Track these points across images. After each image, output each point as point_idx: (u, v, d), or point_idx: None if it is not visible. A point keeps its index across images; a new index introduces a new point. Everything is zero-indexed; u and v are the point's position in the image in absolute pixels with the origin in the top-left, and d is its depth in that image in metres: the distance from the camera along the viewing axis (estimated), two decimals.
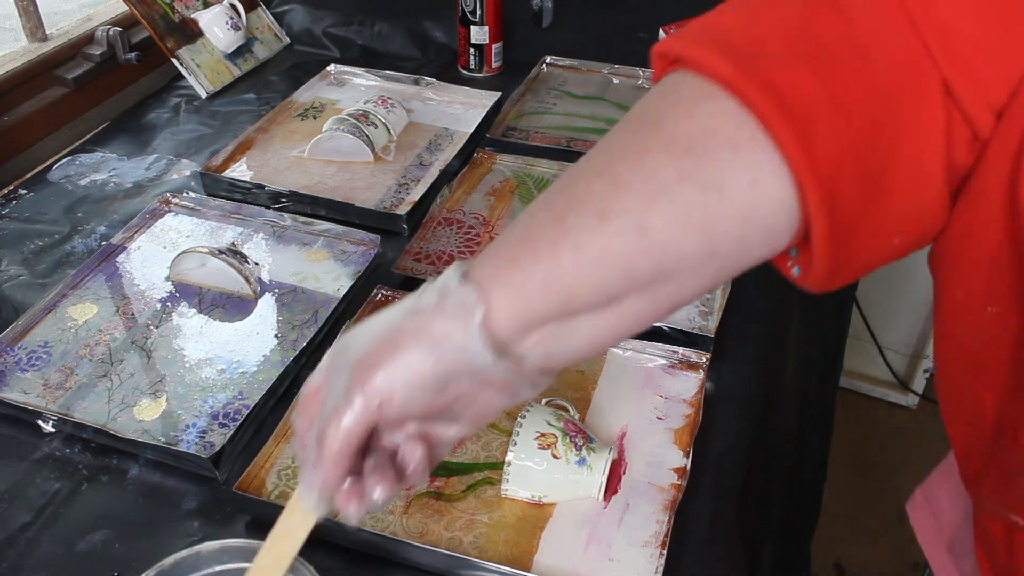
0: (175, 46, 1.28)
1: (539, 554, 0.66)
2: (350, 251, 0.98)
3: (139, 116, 1.25)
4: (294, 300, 0.91)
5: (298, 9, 1.47)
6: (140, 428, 0.76)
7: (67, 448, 0.75)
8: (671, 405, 0.79)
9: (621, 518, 0.69)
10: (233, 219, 1.03)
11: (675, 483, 0.72)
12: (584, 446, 0.69)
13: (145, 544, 0.68)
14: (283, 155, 1.14)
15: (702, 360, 0.82)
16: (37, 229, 1.02)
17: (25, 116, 1.16)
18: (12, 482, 0.72)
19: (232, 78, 1.34)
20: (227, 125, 1.23)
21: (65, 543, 0.68)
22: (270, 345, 0.85)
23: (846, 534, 1.69)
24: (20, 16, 1.21)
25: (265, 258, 0.97)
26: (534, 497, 0.70)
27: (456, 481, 0.72)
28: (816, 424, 1.08)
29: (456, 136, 1.19)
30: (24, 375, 0.81)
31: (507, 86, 1.28)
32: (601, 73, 1.34)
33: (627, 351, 0.84)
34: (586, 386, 0.81)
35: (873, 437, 1.86)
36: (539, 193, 1.06)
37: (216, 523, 0.69)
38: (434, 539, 0.67)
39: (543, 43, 1.40)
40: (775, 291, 0.92)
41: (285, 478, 0.72)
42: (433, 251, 0.97)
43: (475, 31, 1.31)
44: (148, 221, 1.02)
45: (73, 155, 1.16)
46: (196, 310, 0.90)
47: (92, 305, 0.90)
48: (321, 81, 1.32)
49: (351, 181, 1.09)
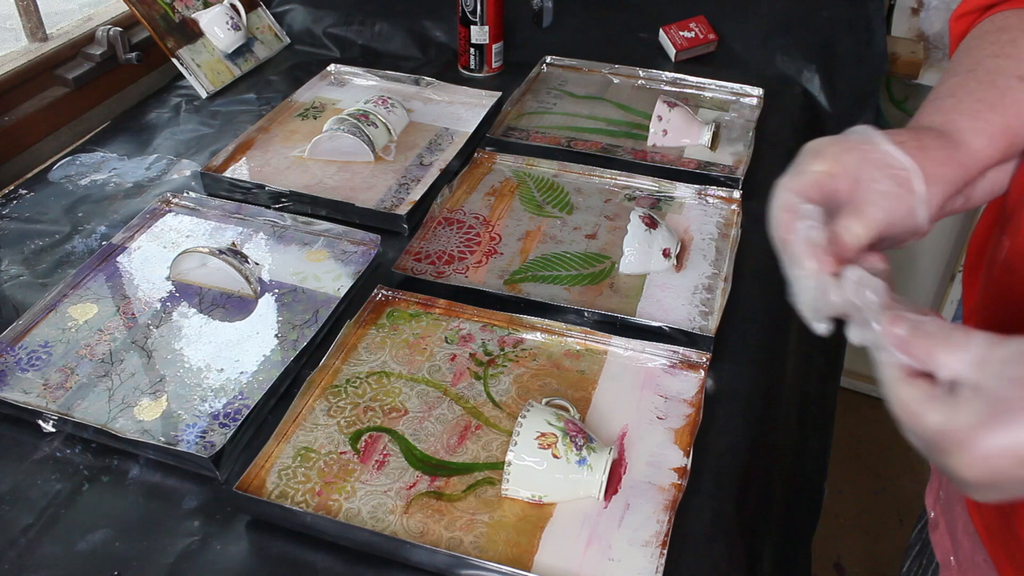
0: (175, 46, 1.28)
1: (539, 554, 0.66)
2: (350, 251, 0.98)
3: (139, 116, 1.25)
4: (294, 300, 0.91)
5: (298, 9, 1.47)
6: (140, 428, 0.76)
7: (67, 448, 0.75)
8: (671, 405, 0.79)
9: (621, 518, 0.69)
10: (233, 219, 1.03)
11: (675, 483, 0.72)
12: (584, 446, 0.69)
13: (145, 544, 0.68)
14: (283, 155, 1.14)
15: (702, 360, 0.82)
16: (37, 229, 1.02)
17: (25, 116, 1.16)
18: (13, 482, 0.72)
19: (232, 78, 1.34)
20: (227, 125, 1.23)
21: (65, 543, 0.68)
22: (270, 345, 0.85)
23: (846, 534, 1.70)
24: (20, 16, 1.21)
25: (265, 258, 0.97)
26: (534, 497, 0.70)
27: (456, 481, 0.72)
28: (816, 424, 1.07)
29: (456, 136, 1.19)
30: (24, 375, 0.81)
31: (507, 86, 1.28)
32: (601, 73, 1.34)
33: (627, 351, 0.84)
34: (586, 386, 0.81)
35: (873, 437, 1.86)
36: (539, 193, 1.06)
37: (216, 523, 0.69)
38: (434, 539, 0.67)
39: (543, 43, 1.40)
40: (775, 291, 0.92)
41: (285, 478, 0.72)
42: (433, 251, 0.97)
43: (475, 31, 1.31)
44: (148, 221, 1.02)
45: (73, 155, 1.16)
46: (196, 310, 0.90)
47: (92, 305, 0.90)
48: (321, 81, 1.32)
49: (351, 181, 1.09)
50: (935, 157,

□ □ □

#### Action item:
Without including any pictures, copy every line above exactly.

#### Response box:
Track these points across images. After each image, output each point as point_idx: (u, v, d), or point_idx: None if it is not visible. A point keeps its index across images; a new index introduces a new point. Everything is zero-indexed; u and v are the point's position in the image in absolute pixels with the origin in the top-left, and d is its depth in that image in metres: the distance from the camera along the viewing axis (estimated), two decimals.
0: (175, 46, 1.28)
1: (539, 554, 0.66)
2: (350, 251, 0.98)
3: (139, 116, 1.25)
4: (294, 300, 0.91)
5: (298, 9, 1.47)
6: (140, 428, 0.76)
7: (67, 448, 0.75)
8: (671, 405, 0.79)
9: (621, 518, 0.69)
10: (233, 219, 1.03)
11: (675, 483, 0.72)
12: (584, 446, 0.69)
13: (145, 544, 0.68)
14: (283, 155, 1.14)
15: (702, 360, 0.82)
16: (37, 229, 1.02)
17: (25, 116, 1.16)
18: (12, 482, 0.72)
19: (232, 78, 1.34)
20: (227, 125, 1.23)
21: (65, 543, 0.68)
22: (270, 345, 0.85)
23: (846, 534, 1.69)
24: (20, 16, 1.21)
25: (265, 258, 0.97)
26: (534, 497, 0.70)
27: (456, 481, 0.72)
28: (816, 424, 1.08)
29: (456, 136, 1.19)
30: (24, 375, 0.81)
31: (507, 86, 1.28)
32: (601, 73, 1.34)
33: (627, 351, 0.84)
34: (586, 386, 0.81)
35: (873, 437, 1.86)
36: (539, 193, 1.06)
37: (216, 523, 0.69)
38: (434, 539, 0.67)
39: (543, 43, 1.40)
40: (775, 291, 0.92)
41: (285, 478, 0.72)
42: (433, 251, 0.97)
43: (475, 31, 1.31)
44: (148, 221, 1.02)
45: (73, 155, 1.16)
46: (196, 310, 0.90)
47: (92, 305, 0.90)
48: (321, 81, 1.32)
49: (351, 181, 1.09)
0: (175, 46, 1.28)
1: (539, 554, 0.66)
2: (350, 251, 0.98)
3: (139, 116, 1.25)
4: (294, 300, 0.91)
5: (298, 9, 1.47)
6: (140, 428, 0.76)
7: (67, 448, 0.75)
8: (671, 405, 0.79)
9: (621, 518, 0.69)
10: (233, 219, 1.03)
11: (675, 483, 0.72)
12: (584, 446, 0.69)
13: (145, 544, 0.68)
14: (283, 155, 1.14)
15: (702, 360, 0.82)
16: (37, 229, 1.02)
17: (25, 116, 1.16)
18: (13, 482, 0.72)
19: (232, 78, 1.34)
20: (227, 125, 1.23)
21: (65, 543, 0.68)
22: (270, 345, 0.85)
23: (846, 534, 1.70)
24: (20, 16, 1.21)
25: (265, 258, 0.97)
26: (534, 497, 0.70)
27: (456, 481, 0.72)
28: (816, 424, 1.07)
29: (456, 136, 1.19)
30: (24, 375, 0.81)
31: (507, 86, 1.28)
32: (601, 73, 1.34)
33: (627, 351, 0.84)
34: (586, 386, 0.81)
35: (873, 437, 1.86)
36: (539, 193, 1.06)
37: (216, 523, 0.69)
38: (434, 539, 0.67)
39: (543, 43, 1.40)
40: (775, 291, 0.92)
41: (285, 478, 0.72)
42: (433, 251, 0.97)
43: (475, 31, 1.31)
44: (148, 221, 1.02)
45: (73, 155, 1.16)
46: (196, 310, 0.90)
47: (92, 305, 0.90)
48: (321, 81, 1.32)
49: (351, 181, 1.09)
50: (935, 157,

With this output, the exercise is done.